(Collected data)
....
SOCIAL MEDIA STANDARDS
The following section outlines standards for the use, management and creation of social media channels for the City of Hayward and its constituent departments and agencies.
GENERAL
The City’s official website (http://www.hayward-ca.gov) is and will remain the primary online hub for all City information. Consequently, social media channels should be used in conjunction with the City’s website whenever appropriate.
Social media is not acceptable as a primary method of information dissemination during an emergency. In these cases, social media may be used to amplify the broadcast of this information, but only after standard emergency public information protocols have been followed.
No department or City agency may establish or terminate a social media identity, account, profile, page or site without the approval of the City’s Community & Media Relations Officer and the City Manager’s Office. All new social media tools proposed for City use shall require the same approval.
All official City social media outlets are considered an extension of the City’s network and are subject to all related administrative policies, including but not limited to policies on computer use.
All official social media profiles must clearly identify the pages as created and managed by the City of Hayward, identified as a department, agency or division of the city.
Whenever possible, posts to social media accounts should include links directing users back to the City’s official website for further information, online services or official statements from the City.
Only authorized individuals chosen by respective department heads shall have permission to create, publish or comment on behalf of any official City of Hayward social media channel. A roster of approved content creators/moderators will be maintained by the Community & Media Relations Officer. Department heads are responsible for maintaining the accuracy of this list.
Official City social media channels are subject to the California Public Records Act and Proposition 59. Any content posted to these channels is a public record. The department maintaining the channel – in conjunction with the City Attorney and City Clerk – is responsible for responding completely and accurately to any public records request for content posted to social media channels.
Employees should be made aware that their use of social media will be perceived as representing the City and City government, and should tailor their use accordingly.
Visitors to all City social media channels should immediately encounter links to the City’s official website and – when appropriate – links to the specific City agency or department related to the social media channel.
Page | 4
....
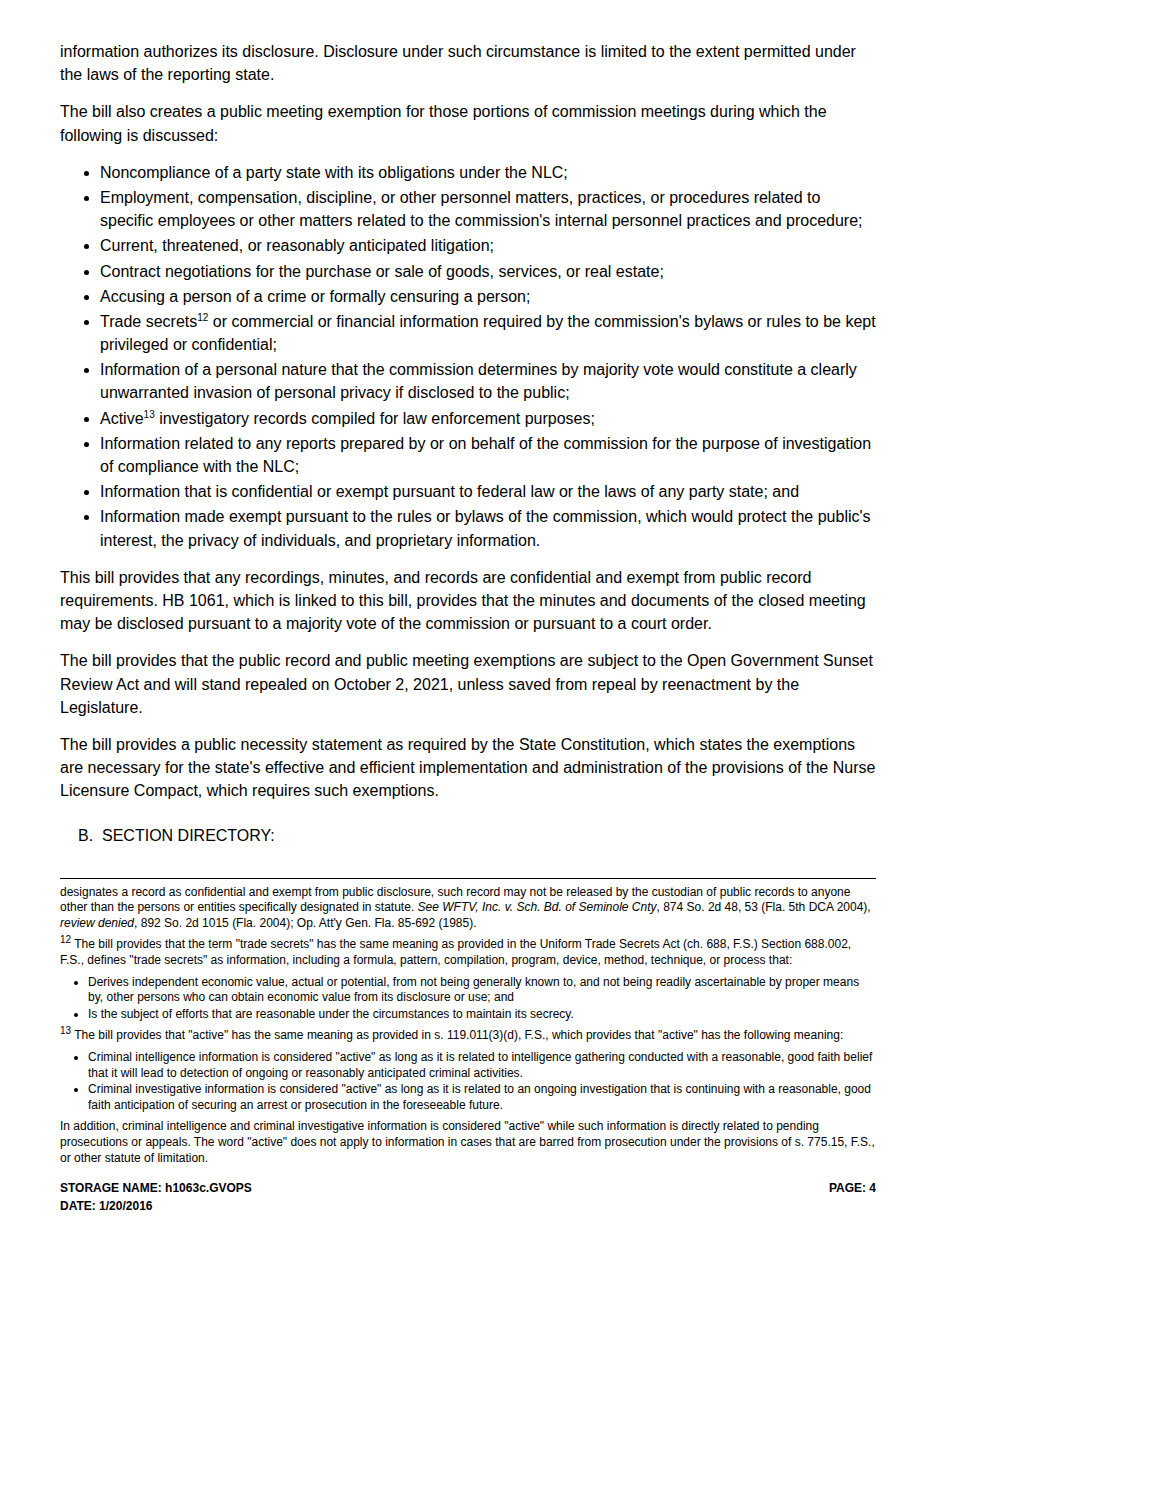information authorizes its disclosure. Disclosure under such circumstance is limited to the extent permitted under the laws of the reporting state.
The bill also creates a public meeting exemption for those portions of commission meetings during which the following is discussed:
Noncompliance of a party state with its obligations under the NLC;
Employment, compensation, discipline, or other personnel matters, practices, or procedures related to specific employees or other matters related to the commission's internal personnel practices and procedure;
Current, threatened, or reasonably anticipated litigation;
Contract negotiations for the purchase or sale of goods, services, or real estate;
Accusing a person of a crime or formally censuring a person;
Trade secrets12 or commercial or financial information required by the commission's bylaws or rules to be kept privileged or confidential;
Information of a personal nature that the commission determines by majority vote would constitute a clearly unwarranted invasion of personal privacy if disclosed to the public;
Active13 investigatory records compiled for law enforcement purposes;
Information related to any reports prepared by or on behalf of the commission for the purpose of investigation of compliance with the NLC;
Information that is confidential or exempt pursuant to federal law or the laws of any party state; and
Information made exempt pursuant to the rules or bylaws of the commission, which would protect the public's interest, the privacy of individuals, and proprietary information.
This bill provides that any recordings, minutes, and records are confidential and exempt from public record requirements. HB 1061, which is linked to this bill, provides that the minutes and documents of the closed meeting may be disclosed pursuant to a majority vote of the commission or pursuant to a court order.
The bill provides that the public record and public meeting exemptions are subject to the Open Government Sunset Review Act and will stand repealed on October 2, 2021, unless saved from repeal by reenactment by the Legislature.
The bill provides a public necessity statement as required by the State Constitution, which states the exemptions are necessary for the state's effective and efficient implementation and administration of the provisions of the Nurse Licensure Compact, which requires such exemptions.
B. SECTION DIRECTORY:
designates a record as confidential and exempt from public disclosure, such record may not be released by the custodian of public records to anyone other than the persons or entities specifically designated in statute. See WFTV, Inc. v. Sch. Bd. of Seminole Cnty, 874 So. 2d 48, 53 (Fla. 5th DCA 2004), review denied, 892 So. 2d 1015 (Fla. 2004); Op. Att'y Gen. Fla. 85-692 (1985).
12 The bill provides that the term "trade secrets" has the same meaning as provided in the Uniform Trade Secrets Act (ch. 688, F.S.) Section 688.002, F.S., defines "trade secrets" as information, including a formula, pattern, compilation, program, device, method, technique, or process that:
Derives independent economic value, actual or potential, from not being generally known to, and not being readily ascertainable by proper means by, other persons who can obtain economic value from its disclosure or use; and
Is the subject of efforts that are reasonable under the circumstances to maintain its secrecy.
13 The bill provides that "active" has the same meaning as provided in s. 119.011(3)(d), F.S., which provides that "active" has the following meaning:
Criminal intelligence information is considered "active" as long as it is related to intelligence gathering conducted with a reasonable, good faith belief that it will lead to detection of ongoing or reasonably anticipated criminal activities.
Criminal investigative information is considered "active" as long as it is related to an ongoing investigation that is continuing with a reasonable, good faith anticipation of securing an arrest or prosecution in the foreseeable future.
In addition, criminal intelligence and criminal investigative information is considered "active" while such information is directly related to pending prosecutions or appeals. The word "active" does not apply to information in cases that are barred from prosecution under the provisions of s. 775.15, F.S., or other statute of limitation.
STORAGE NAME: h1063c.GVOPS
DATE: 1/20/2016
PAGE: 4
....
• TASK DESCRIPTION:
Line count for "investigative": determine it from the data and answer with the number by itself.

• TASK ANSWER:
2